I have a lot of experience with this- my son is three, and has been in feeding therapy for almost two years. He has many food aversions, texture and other sensory issues, and also was choking on pieces of food. At first, he received therapy for free through a state program, but they did not have the resources to come as often as he needed (they only came 3-4 times a year) and his progress stalled. So now we have to pay for weekly therapy at $100/session- the insurance will not cover it because he is growing well despite his issues.
While no one can seem to figure out why this is happening, he does have several food allergies that his therapist thinks may have affected his experience early on and made him afraid to try new foods. It doesn’t sound like this is an issue for you, but might be worth looking into if it continues.
You son sounds way ahead of where mine was at his age. One book that I find useful is
Helping Your Child With Extreme Picky Eating by Katja Rowell. You might want to read that and see if you can get any ideas before deciding whether to go further with the therapy or not. (She does cover things like texture issues.) I work part time from home and care for my son full time, so it is not usually a problem for me to take him to therapy. There is one therapist in our state who will travel to your home, but she is more expensive so we do not do that.

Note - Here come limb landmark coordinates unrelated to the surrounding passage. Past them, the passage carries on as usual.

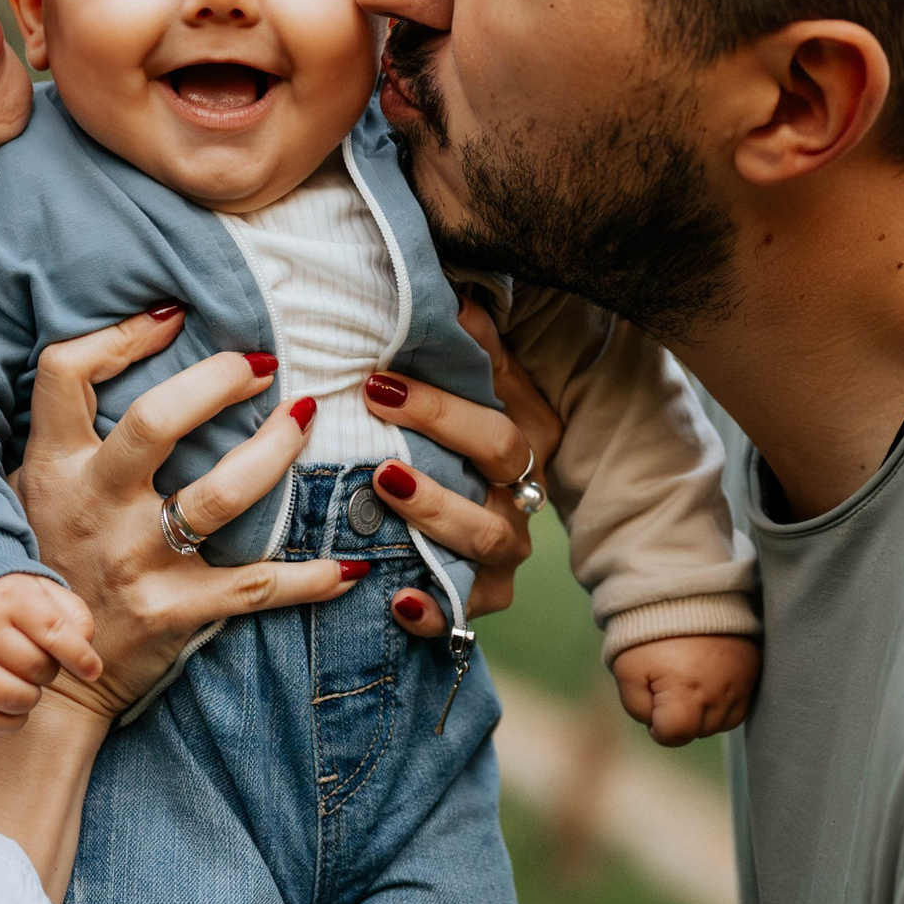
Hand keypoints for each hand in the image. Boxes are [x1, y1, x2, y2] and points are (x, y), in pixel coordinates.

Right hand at [0, 574, 102, 732]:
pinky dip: (10, 721)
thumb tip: (86, 652)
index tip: (93, 671)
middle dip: (49, 670)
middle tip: (41, 660)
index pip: (52, 630)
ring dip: (30, 697)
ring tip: (27, 681)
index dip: (79, 655)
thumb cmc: (14, 602)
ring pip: (12, 697)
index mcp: (12, 599)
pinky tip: (14, 702)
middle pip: (35, 667)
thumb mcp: (46, 592)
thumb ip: (75, 615)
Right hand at [18, 308, 362, 718]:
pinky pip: (253, 588)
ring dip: (273, 451)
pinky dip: (309, 580)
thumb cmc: (51, 558)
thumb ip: (69, 434)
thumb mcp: (34, 488)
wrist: (40, 668)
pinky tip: (352, 568)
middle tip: (262, 366)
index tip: (174, 317)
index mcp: (55, 466)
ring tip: (302, 420)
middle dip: (216, 382)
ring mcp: (134, 560)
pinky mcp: (171, 609)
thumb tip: (126, 352)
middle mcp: (92, 505)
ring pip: (219, 495)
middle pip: (154, 422)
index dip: (119, 336)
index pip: (66, 374)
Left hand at [364, 294, 564, 636]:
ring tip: (384, 484)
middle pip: (501, 456)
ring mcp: (509, 545)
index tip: (377, 376)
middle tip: (374, 403)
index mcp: (529, 432)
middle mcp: (527, 489)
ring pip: (489, 533)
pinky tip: (398, 600)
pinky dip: (433, 609)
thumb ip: (471, 351)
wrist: (480, 516)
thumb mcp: (475, 392)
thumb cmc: (461, 439)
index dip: (443, 395)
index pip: (498, 407)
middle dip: (440, 427)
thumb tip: (454, 292)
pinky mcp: (485, 595)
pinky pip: (464, 611)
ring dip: (437, 509)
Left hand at [611, 635, 758, 746]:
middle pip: (697, 731)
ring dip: (702, 711)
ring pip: (719, 723)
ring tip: (688, 677)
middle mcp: (719, 692)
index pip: (674, 735)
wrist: (684, 593)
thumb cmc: (649, 633)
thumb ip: (638, 709)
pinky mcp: (753, 672)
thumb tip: (657, 725)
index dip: (657, 726)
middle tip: (668, 681)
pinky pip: (738, 707)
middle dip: (679, 716)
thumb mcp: (627, 671)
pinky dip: (721, 702)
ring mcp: (741, 683)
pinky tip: (706, 680)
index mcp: (686, 692)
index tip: (652, 702)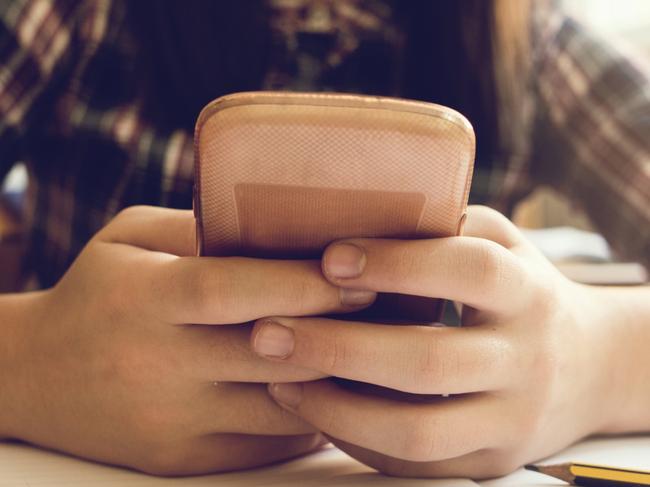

I think, were I in your shoes, I would read the Picky Eating book, see if there is anything useful you might be able to implement yourself, and then if that isn’t working at least get an evaluation through your state to see if he would qualify for home-based feeding therapy. It may be that your son would only need someone to come out every now and then to help with strategies. Some things that have been suggested to us are:
-Making sure feet at planted on something while eating- like the floor, bar on bottom of high chair, etc. Apparently, this helps to “center” their senses.
- Use a vibrating toothbrush (This was a big fail for us- he was terrified.)
- Alternate textures during meals. For example, a bite of yogurt and then some goldfish, then some more yogurt, etc.
-We also do some food-chaining stuff, so I think you might continue to see some success there.
-No pressure. My son can sense my anxiety and tension over this, and I had to really work hard to learn to relax about it. If he does not want to eat something, he does not have to. He might be required to do something with it (touch it, play with it somehow) but he is not required to eat it. He has eaten a few new things on his own this way, just by having played with it for awhile first and knowing I will not make him try it.
-Try to offer a new food in a different location. So, if you usually eat at the table, have a picnic on the living room floor. Doing this helps them to relax and can sometimes make them more willing to try new things if they are not in the “usual” location.
I hope you can figure out a solution, or maybe he won’t even need much help. Feel free to send me a message if you have any questions. Good luck!